The law that was signed in Arizona is not called a profiling bill, but it does in fact give suspicious officers the right to profile. When you allow suspicious cops to profile, you allow racist cops to harass the Hispanic community, in the name of suspicion. In the case of a bias officer—the law allows them to intimidate and threaten legal residents who may have left their manumission papers home that day. This law will cause division between officers who harass and officers who simply use this law as an additional tool in which they combat illegal immigration. The Hispanic population will not see the inside division between officers who agree with this law and those who opposed it. The officers will be group together as the enemy of the Hispanic population. Tensions in these communities will become strained as more and more acts of violence against legal and illegal Hispanics are taken by officers. The evidence of giving officers more power to infringe on peoples lives has been shown to produce a disadvantage to the people, and not a deterrent for crime. Arizona is part of a larger strategy that is taking place in the country—one that is more political than a matter of border security. This is purity testing for the GOP and this is what the future with them in power looks like.
The wing nuts in the Republican Party are affecting the way the party, as a whole, approaches legislation. Arizona is a prime example of a right wing talking point becoming an engineered law that targets Hispanics. The neo-cons have not been pushing immigration reform, but immigration extinction. A balanced government and rational thinking have prevented them from producing legislation like this in the past. But, that is over. The purge is on, and rational minds will not prevail in the political landscape we find America in. This country is at a crossroads of how to deal with this very sensitive issue; but profiling should not be part of any debate. Both parties have failed to do anything federally about immigration because they are the fastest growing demographic in America. The hands off approach by democrats have forced the hand of the radical Republican Party to be played.

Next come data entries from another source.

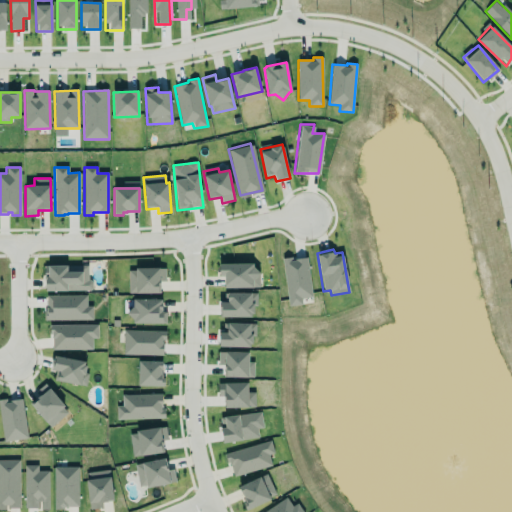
[(282,260),(288,306),(302,305),(301,299),(312,297),(307,256),(282,260)]
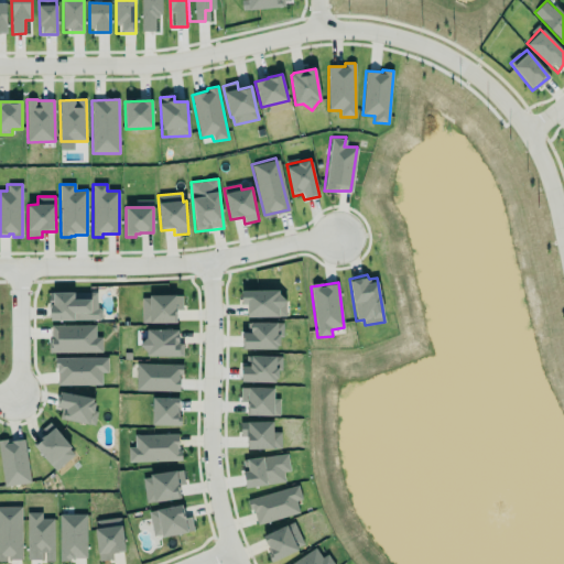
[(242,302),(241,290),(277,286),(278,292),(285,296),(284,302),(284,315),(279,315),(279,313),(248,314),(248,302),(242,302)]
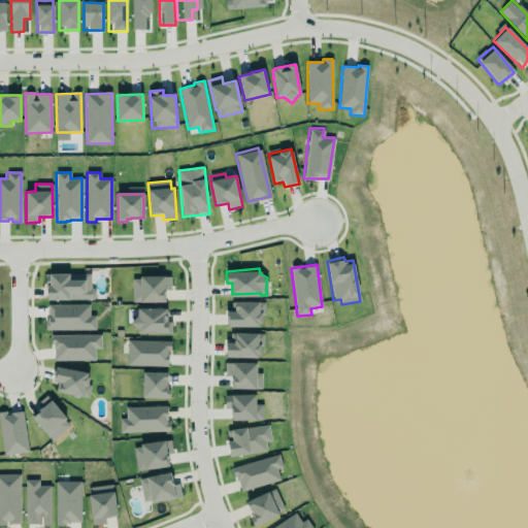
[(139,281),(133,279),(132,301),(164,301),(166,271),(139,270),(139,281)]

No longer can either party sit back and count votes as long as this issue is unresolved. We must pass direct action reform as it relates to the problems of border security, amnesty, and most importantly corporate exploitation. We also cannot allow any law that dehumanizes man—as we have seen that slippery slope in this country before. The constitution must be at the forefront of our decision making and legislative process. Hispanics have a great deal to offer this country and those traits should be highlighted, not divorced as inferior. We must also keep the majority in mind when talking about immigration reform. Most of the population that are undocumented are workers with families that are looking for a better life in America. It almost seems reminiscent of an earlier culture of Americans—who sought prosperity and an escape from tyranny and oppression abroad. We should give those who are looking for that same security and embrace of freedom a chance to find it here, in America. Equality and justice must be part of the solution to immigration reform—lest another president should have to apologize for yet another American mistake.